* Records to use
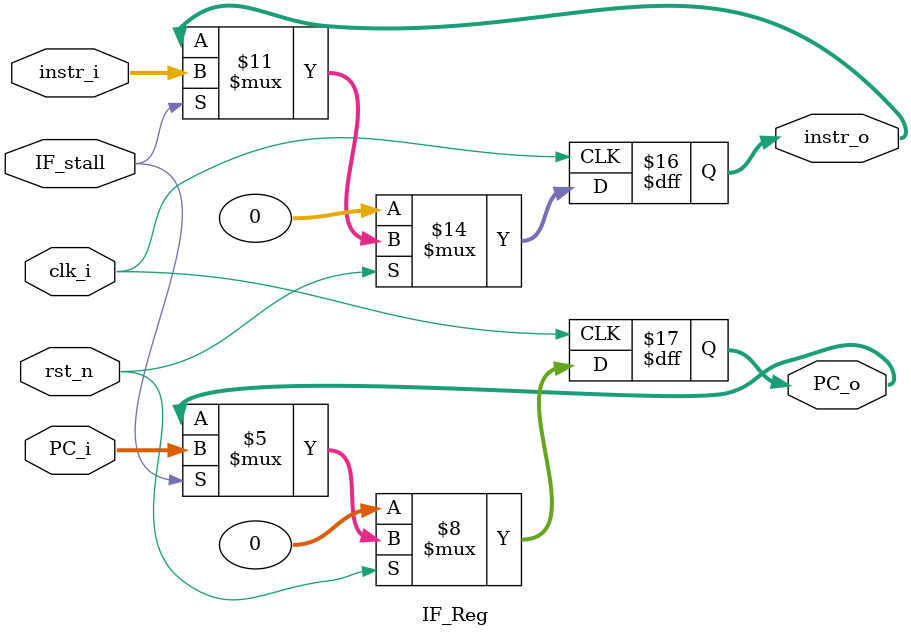
<source format=v>
module IF_Reg( clk_i, rst_n, instr_i, PC_i, instr_o, PC_o, IF_stall );

//I/O ports
input           clk_i;
input           rst_n;
input  [32-1:0] instr_i;
input  [32-1:0] PC_i;
input			IF_stall;

output reg [32-1:0] instr_o;
output reg [32-1:0] PC_o;   

//Writing data when postive edge clk_i was set.
always @( posedge clk_i  ) begin
    if(rst_n == 0) begin
	    instr_o <= 0;
	    PC_o <= 0;
	end
	else if(IF_stall == 0) begin
	    instr_o <= instr_o;
	    PC_o <= PC_o;
	end
    else begin
    	instr_o <= instr_i;
	    PC_o <= PC_i;
	end
end

endmodule

</source>
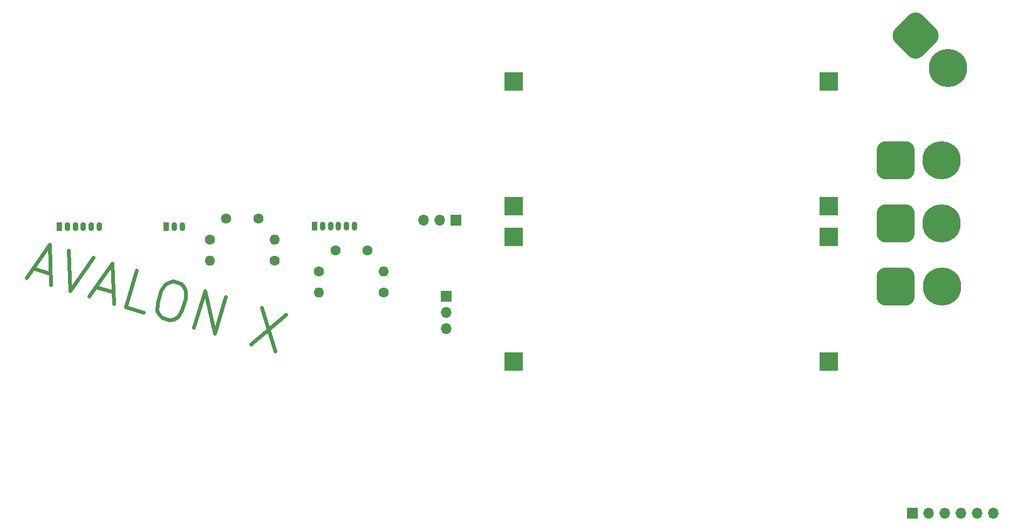
<source format=gbr>
%TF.GenerationSoftware,KiCad,Pcbnew,7.0.0*%
%TF.CreationDate,2023-03-08T15:38:49-05:00*%
%TF.ProjectId,right-side,72696768-742d-4736-9964-652e6b696361,rev?*%
%TF.SameCoordinates,Original*%
%TF.FileFunction,Soldermask,Top*%
%TF.FilePolarity,Negative*%
%FSLAX46Y46*%
G04 Gerber Fmt 4.6, Leading zero omitted, Abs format (unit mm)*
G04 Created by KiCad (PCBNEW 7.0.0) date 2023-03-08 15:38:49*
%MOMM*%
%LPD*%
G01*
G04 APERTURE LIST*
G04 Aperture macros list*
%AMRoundRect*
0 Rectangle with rounded corners*
0 $1 Rounding radius*
0 $2 $3 $4 $5 $6 $7 $8 $9 X,Y pos of 4 corners*
0 Add a 4 corners polygon primitive as box body*
4,1,4,$2,$3,$4,$5,$6,$7,$8,$9,$2,$3,0*
0 Add four circle primitives for the rounded corners*
1,1,$1+$1,$2,$3*
1,1,$1+$1,$4,$5*
1,1,$1+$1,$6,$7*
1,1,$1+$1,$8,$9*
0 Add four rect primitives between the rounded corners*
20,1,$1+$1,$2,$3,$4,$5,0*
20,1,$1+$1,$4,$5,$6,$7,0*
20,1,$1+$1,$6,$7,$8,$9,0*
20,1,$1+$1,$8,$9,$2,$3,0*%
G04 Aperture macros list end*
%ADD10C,0.625000*%
%ADD11RoundRect,0.225000X-0.225000X-0.475000X0.225000X-0.475000X0.225000X0.475000X-0.225000X0.475000X0*%
%ADD12O,0.900000X1.400000*%
%ADD13C,1.600000*%
%ADD14R,1.700000X1.700000*%
%ADD15O,1.700000X1.700000*%
%ADD16O,1.600000X1.600000*%
%ADD17RoundRect,1.500000X-1.500000X-1.500000X1.500000X-1.500000X1.500000X1.500000X-1.500000X1.500000X0*%
%ADD18C,6.000000*%
%ADD19R,3.000000X3.000000*%
%ADD20RoundRect,1.500000X-2.121320X0.000000X0.000000X-2.121320X2.121320X0.000000X0.000000X2.121320X0*%
G04 APERTURE END LIST*
D10*
X76121520Y-103092953D02*
X78861005Y-103904425D01*
X75086739Y-104574349D02*
X78708471Y-99389462D01*
X78708471Y-99389462D02*
X78922018Y-105710411D01*
X81721904Y-100282081D02*
X81935452Y-106603030D01*
X81935452Y-106603030D02*
X85557183Y-101418143D01*
X85983665Y-106014253D02*
X88723150Y-106825726D01*
X84948885Y-107495650D02*
X88570616Y-102310762D01*
X88570616Y-102310762D02*
X88784164Y-108631711D01*
X93441288Y-110011214D02*
X90701803Y-109199742D01*
X90701803Y-109199742D02*
X92405895Y-103446824D01*
X98158814Y-105150916D02*
X99254608Y-105475505D01*
X99254608Y-105475505D02*
X99721358Y-105911748D01*
X99721358Y-105911748D02*
X100106960Y-106621939D01*
X100106960Y-106621939D02*
X100056320Y-107798880D01*
X100056320Y-107798880D02*
X99488289Y-109716520D01*
X99488289Y-109716520D02*
X98889751Y-110731167D01*
X98889751Y-110731167D02*
X98179560Y-111116769D01*
X98179560Y-111116769D02*
X97550516Y-111228423D01*
X97550516Y-111228423D02*
X96454722Y-110903834D01*
X96454722Y-110903834D02*
X95987972Y-110467591D01*
X95987972Y-110467591D02*
X95602370Y-109757400D01*
X95602370Y-109757400D02*
X95653010Y-108580458D01*
X95653010Y-108580458D02*
X96221041Y-106662819D01*
X96221041Y-106662819D02*
X96819578Y-105648172D01*
X96819578Y-105648172D02*
X97529770Y-105262570D01*
X97529770Y-105262570D02*
X98158814Y-105150916D01*
X101385794Y-112364484D02*
X103089886Y-106611566D01*
X103089886Y-106611566D02*
X104673176Y-113338251D01*
X104673176Y-113338251D02*
X106377268Y-107585333D01*
X112020607Y-109256966D02*
X114151794Y-116145946D01*
X115855886Y-110393027D02*
X110316515Y-115009884D01*
D11*
%TO.C,J8*%
X80264000Y-96520000D03*
D12*
X81513999Y-96519999D03*
X82763999Y-96519999D03*
X84013999Y-96519999D03*
X85263999Y-96519999D03*
X86513999Y-96519999D03*
%TD*%
D13*
%TO.C,C1*%
X106466000Y-95250000D03*
X111466000Y-95250000D03*
%TD*%
%TO.C,C2*%
X123601000Y-100322000D03*
X128601000Y-100322000D03*
%TD*%
D14*
%TO.C,J6*%
X140969999Y-107441999D03*
D15*
X140969999Y-109981999D03*
X140969999Y-112521999D03*
%TD*%
D14*
%TO.C,J4*%
X142478999Y-95503999D03*
D15*
X139938999Y-95503999D03*
X137398999Y-95503999D03*
%TD*%
D13*
%TO.C,R4*%
X131141000Y-106926000D03*
D16*
X120980999Y-106925999D03*
%TD*%
D17*
%TO.C,J2*%
X211494000Y-86128000D03*
D18*
X218694000Y-86128000D03*
%TD*%
D11*
%TO.C,J7*%
X97068000Y-96520000D03*
D12*
X98317999Y-96519999D03*
X99567999Y-96519999D03*
%TD*%
D19*
%TO.C,A3*%
X201025999Y-117699999D03*
X201025999Y-98199999D03*
X151525999Y-98199999D03*
X151525999Y-117699999D03*
%TD*%
%TO.C,A1*%
X201025999Y-93315999D03*
X201025999Y-73815999D03*
X151525999Y-73815999D03*
X151525999Y-93315999D03*
%TD*%
D14*
%TO.C,J9*%
X214121999Y-141477999D03*
D15*
X216661999Y-141477999D03*
X219201999Y-141477999D03*
X221741999Y-141477999D03*
X224281999Y-141477999D03*
X226821999Y-141477999D03*
%TD*%
D13*
%TO.C,R2*%
X103886000Y-98552000D03*
D16*
X114045999Y-98551999D03*
%TD*%
D11*
%TO.C,J10*%
X120319000Y-96512000D03*
D12*
X121568999Y-96511999D03*
X122818999Y-96511999D03*
X124068999Y-96511999D03*
X125318999Y-96511999D03*
X126568999Y-96511999D03*
%TD*%
D17*
%TO.C,J3*%
X211494000Y-96034000D03*
D18*
X218694000Y-96034000D03*
%TD*%
D13*
%TO.C,R3*%
X120981000Y-103624000D03*
D16*
X131140999Y-103623999D03*
%TD*%
D17*
%TO.C,J5*%
X211538000Y-105940000D03*
D18*
X218738000Y-105940000D03*
%TD*%
D13*
%TO.C,R1*%
X114046000Y-101854000D03*
D16*
X103885999Y-101853999D03*
%TD*%
D20*
%TO.C,J1*%
X214630000Y-66592000D03*
D18*
X219721169Y-71683169D03*
%TD*%
M02*

</source>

* Task objective
Filter the records above down to the lines containing "begin".

* Task response
always @( posedge clk_i  ) begin
    if(rst_n == 0) begin
	else if(IF_stall == 0) begin
    else begin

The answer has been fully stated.